Неожиданно близкий друг отца, красивый, молодой военный инженер — застрелился. Он приходил к нам чуть не каждый день, отец помогал ему что-то там проектировать. И вдруг — на тебе. Из-за чего?
«Из-за меня, — веселым голосом объявила мама. — Не на ту напал. Ошибся в проекте, мальчик. А я роковая женщина. Поглядел на меня только, и хоп, — нету инженера. Федя, я роковая женщина! Я Кармен. Федя… Федюша…»
Но Федюша был уже по ту сторону страстей человеческих.

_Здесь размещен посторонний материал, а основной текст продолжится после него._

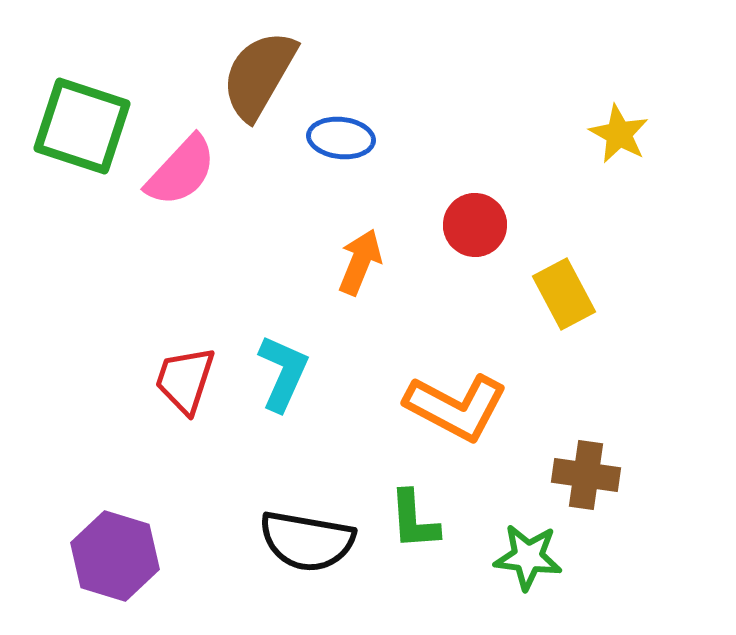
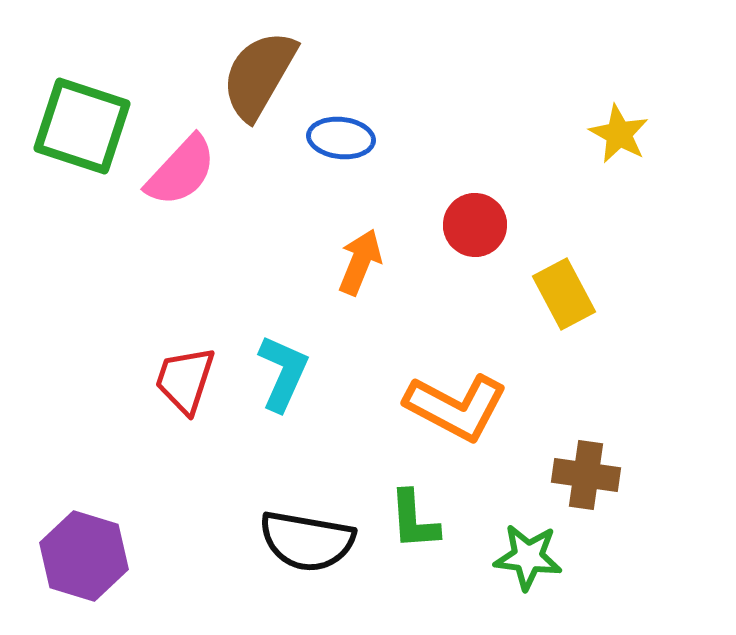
purple hexagon: moved 31 px left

В марте 1933 года, когда я заканчивал свой первый класс, отец скончался. Я помню эту ночь. Отец хрипел, распростертый на постели. Взрослые по очереди держали его за руку, сидя на кровати. Обо мне забыли. Я лежал на диванчике напротив, смотрел на его слепое лицо, слушал бесконечные, непереносимые — хрип, бульканье, свист; я ничего не чувствовал, кроме тягучей тяжести, как при болезни, когда снится один и тот же навязчивый сон; потолок опускается, ниже, ниже — и чем ближе, тем тоскливее на душе. К утру бабушка начала читать отходную — вместо священника: где теперь найдешь попа? Но мама налетела, зашептала с яростью: «Не умирает, не умирает еще, не каркай!» и бабушка смиренно остановилась. Братья молчали, сидели оба на кровати, безотрывно глядя на отца и держа его руки в своих руках.